In a memo posted online from its U.S. headquarters in Research Triangle Park, N.C. and its global headquarters in London, the British drugmaker takes aim at the highly critical Senate Finance Committee report ()that has reignited debate around its troubled diabetes treatment.
GSK issued two press releases on Saturday that defended Avandia and its record on the drug. However, as criticism continued as the new week began, GSK responded with a much-more detailed response.
The Food and Drug Administration added a warning about potential heart attacks to Avandia in 2007, but the scope of that risk is still not fully understood. (The FDA issued a “Safety Alert” on Monday warning patients taking Avandia to not stop taking the drug before consulting with a physician. )
The Senate report, issued over the weekend, charged that Glaxo downplayed the drug’s safety risks and withheld important data from the FDA.
"That suggestion is fundamentally flawed and contradicted by the record of extensive, ongoing interactions between GSK and the FDA," states the company.
According to the 30-page Glaxo document, the company voluntarily submitted data on Avandia’s heart effects in 2005, and has steadily updated the government since then.

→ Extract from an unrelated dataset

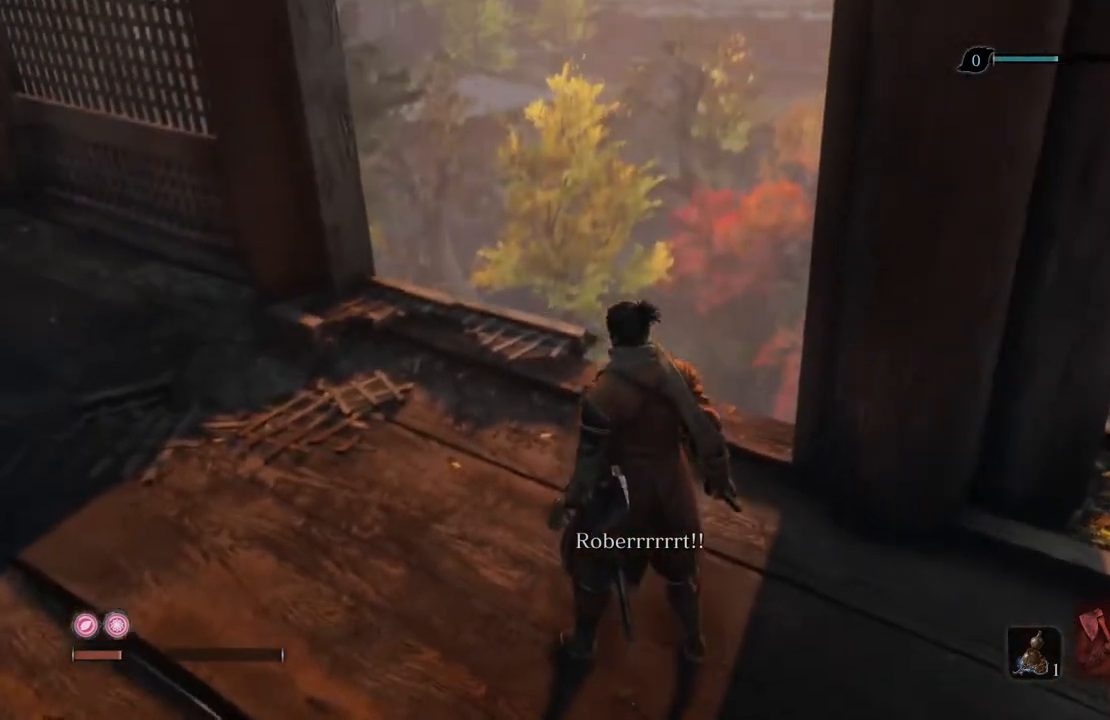
{"buttons": [], "left_stick": "center", "right_stick": "center", "events": [[319, "right_stick", "center"]]}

The company also blasts Senate investigators for excluding results of several recent studies that appear to support Avandia’s safety.
One trial, called RECORD, followed patients for five years and found no difference in heart-related hospitalization or death between those taking Avandia versus other treatments.
"The absence in the staff report of any reference to the final results of these studies … leaves the record incomplete," Glaxo states.
Avandia was Glaxo’s third best-selling drug in 2006 with revenue of $2.2 billion. But the safety concerns disclosed the following year slashed revenue to $1.2 billion by 2008.
The debate over Avandia was sparked by a May 2007 analysis that showed a 43 percent higher risk of heart attack for patients taking Avandia compared to other diabetes drugs or no diabetes medication.
Because the analysis involved results from dozens of different studies, experts have continued to debate its accuracy.
In 2007, the FDA’s panel of outside experts voted 22-1 to keep Avandia on the market.
The FDA has scheduled another meeting for July to have the panel re-examine the issue.